UTAH STATE PRISON — It started as a gathering of about 20 family and friends of Ronnie Lee Gardner and expanded to include almost 60 — including a number of those who merely came to support the family and demonstrate their opposition to the death penalty.
Clare Hogenauer, who said she has been against the death penalty since age 3, drove from New York to Utah to be present the night Ronnie Lee Gardner was executed. Hogenauer said she has traveled to seven executions, including an electrocution in Tennessee, because of the "different people, different circumstances."
Wearing a shirt reading "Fry onions, not people," she also carried a number of signs that furthered her cause. Hogenauer spoke of the number of people impacted by the death and said she wanted to be a witness to what happened.
"This goes beyond the brain now," she said. "I'm speaking from my soul and my heart to the family and the victims."
Gardner's family welcomed Hogenauer and also included others they didn't know in what Gardner's niece, Amie Campbell, called "a celebration of life." The family brought red and white balloons to represent both love and peace, which they released as soon as they heard that Gardner had died.
"They're for remembrance and celebration instead of mourning," Campbell said. "When his spirit gets to be freed, we'll free the balloons."

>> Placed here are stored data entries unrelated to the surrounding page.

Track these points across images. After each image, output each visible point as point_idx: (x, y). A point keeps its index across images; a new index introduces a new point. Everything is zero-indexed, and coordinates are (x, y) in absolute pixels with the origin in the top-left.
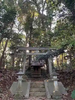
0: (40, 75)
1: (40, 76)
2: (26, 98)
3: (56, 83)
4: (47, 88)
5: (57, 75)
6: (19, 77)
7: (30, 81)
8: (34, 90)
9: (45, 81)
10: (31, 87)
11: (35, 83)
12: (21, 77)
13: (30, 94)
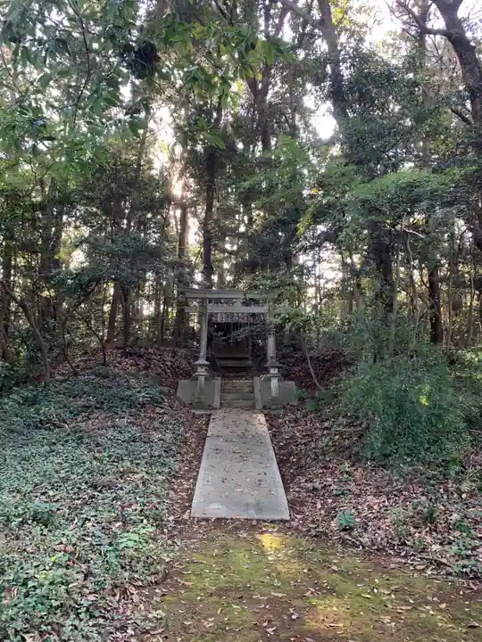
0: (247, 359)
1: (250, 362)
2: (216, 409)
3: (274, 383)
4: (259, 393)
5: (279, 368)
6: (199, 369)
7: (219, 379)
8: (229, 397)
9: (255, 378)
10: (223, 390)
11: (233, 383)
12: (204, 370)
13: (221, 404)
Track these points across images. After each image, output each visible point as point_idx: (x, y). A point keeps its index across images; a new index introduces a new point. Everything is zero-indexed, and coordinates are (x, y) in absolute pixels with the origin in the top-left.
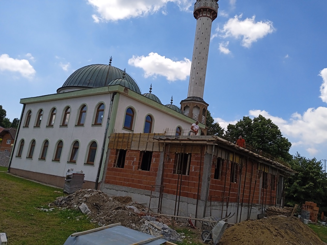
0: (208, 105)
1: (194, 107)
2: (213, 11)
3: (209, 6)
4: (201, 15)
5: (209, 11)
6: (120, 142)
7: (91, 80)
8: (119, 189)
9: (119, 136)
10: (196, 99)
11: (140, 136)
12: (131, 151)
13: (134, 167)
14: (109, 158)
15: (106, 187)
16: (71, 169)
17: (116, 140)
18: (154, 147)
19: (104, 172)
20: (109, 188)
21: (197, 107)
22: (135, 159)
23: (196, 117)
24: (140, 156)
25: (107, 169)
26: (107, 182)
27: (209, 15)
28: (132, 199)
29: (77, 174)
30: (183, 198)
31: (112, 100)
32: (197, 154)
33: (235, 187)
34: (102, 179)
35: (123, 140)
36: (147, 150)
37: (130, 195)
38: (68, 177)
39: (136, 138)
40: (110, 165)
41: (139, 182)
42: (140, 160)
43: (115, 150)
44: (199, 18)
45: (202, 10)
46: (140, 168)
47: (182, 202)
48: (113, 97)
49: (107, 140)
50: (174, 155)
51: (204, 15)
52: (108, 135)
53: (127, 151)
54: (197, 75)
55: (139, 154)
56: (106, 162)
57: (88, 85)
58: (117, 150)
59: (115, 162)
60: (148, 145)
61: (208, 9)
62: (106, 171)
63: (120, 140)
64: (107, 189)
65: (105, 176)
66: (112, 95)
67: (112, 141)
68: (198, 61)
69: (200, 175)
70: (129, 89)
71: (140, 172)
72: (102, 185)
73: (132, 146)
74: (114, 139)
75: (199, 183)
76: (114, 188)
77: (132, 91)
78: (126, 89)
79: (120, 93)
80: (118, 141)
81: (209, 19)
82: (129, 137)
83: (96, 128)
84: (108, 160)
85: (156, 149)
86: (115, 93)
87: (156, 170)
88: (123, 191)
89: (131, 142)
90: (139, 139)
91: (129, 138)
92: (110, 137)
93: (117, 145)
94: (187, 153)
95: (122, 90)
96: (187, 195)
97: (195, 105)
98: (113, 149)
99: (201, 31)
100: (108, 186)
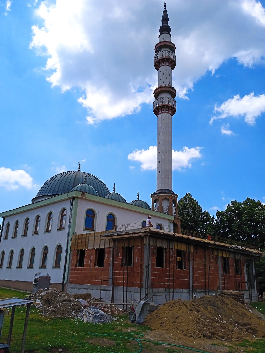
0: (178, 196)
1: (163, 199)
2: (171, 107)
3: (166, 103)
4: (160, 112)
5: (166, 107)
6: (79, 243)
7: (59, 188)
8: (81, 288)
9: (79, 237)
10: (164, 191)
11: (95, 235)
12: (88, 250)
13: (91, 264)
14: (72, 259)
15: (70, 286)
16: (38, 273)
17: (77, 241)
18: (106, 244)
19: (68, 272)
20: (73, 287)
21: (166, 199)
22: (92, 257)
23: (166, 209)
24: (96, 254)
25: (71, 270)
26: (71, 282)
27: (167, 112)
28: (91, 295)
29: (43, 277)
30: (130, 288)
31: (72, 205)
32: (138, 246)
33: (184, 274)
34: (67, 280)
35: (81, 241)
36: (101, 247)
37: (89, 292)
38: (35, 281)
39: (91, 237)
40: (72, 265)
41: (96, 278)
42: (96, 258)
43: (76, 251)
44: (159, 115)
45: (160, 107)
46: (96, 265)
47: (130, 292)
48: (72, 202)
49: (70, 242)
50: (122, 249)
51: (163, 112)
52: (70, 238)
53: (86, 251)
54: (163, 168)
55: (95, 252)
56: (70, 263)
57: (57, 193)
58: (78, 251)
59: (77, 263)
60: (101, 243)
61: (165, 106)
62: (70, 271)
63: (80, 241)
64: (72, 288)
65: (69, 276)
66: (71, 200)
67: (74, 243)
68: (162, 155)
69: (141, 265)
70: (86, 192)
71: (96, 270)
72: (67, 286)
73: (89, 245)
74: (75, 241)
75: (141, 272)
76: (77, 287)
77: (89, 195)
78: (83, 194)
79: (78, 198)
80: (78, 243)
81: (168, 114)
82: (86, 237)
83: (61, 232)
84: (71, 261)
85: (107, 246)
86: (74, 198)
87: (108, 265)
88: (84, 289)
89: (88, 241)
90: (94, 238)
91: (86, 239)
92: (72, 239)
93: (78, 246)
94: (131, 246)
95: (79, 194)
96: (133, 285)
97: (164, 197)
98: (75, 250)
99: (161, 127)
100: (72, 285)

But on the farthest end of the public lot, two figures sat alone on a curb — Nick Kirk's daughter Barb Webb and granddaughter Mandi Hull. They had planned a vigil of their own but canceled it when they realized they would have to share space with Gardner's family. Kirk suffered gun wounds when Gardner went on a rampage in a Salt Lake court. His life was never the same, family members say.
"We sure as hell didn't want them thinking it was for them," Webb said. "It's horrible, just absolutely horrible. I don't know why they would do this to us."
Webb said she was frustrated with what she perceived as the self-centeredness of Gardner's family, as they only talked of their struggles and not those of the victims who endured the loss of their loved ones at Gardner's hand.
As the night progressed, about five people came and stood with Webb and her daughter, including Wayne Hunting, who said he made the drive to Draper because he wanted to make sure there was someone to be with the family of Gardner's victims. Hunting said he was frustrated by the disproportionate numbers of those who were there for Gardner.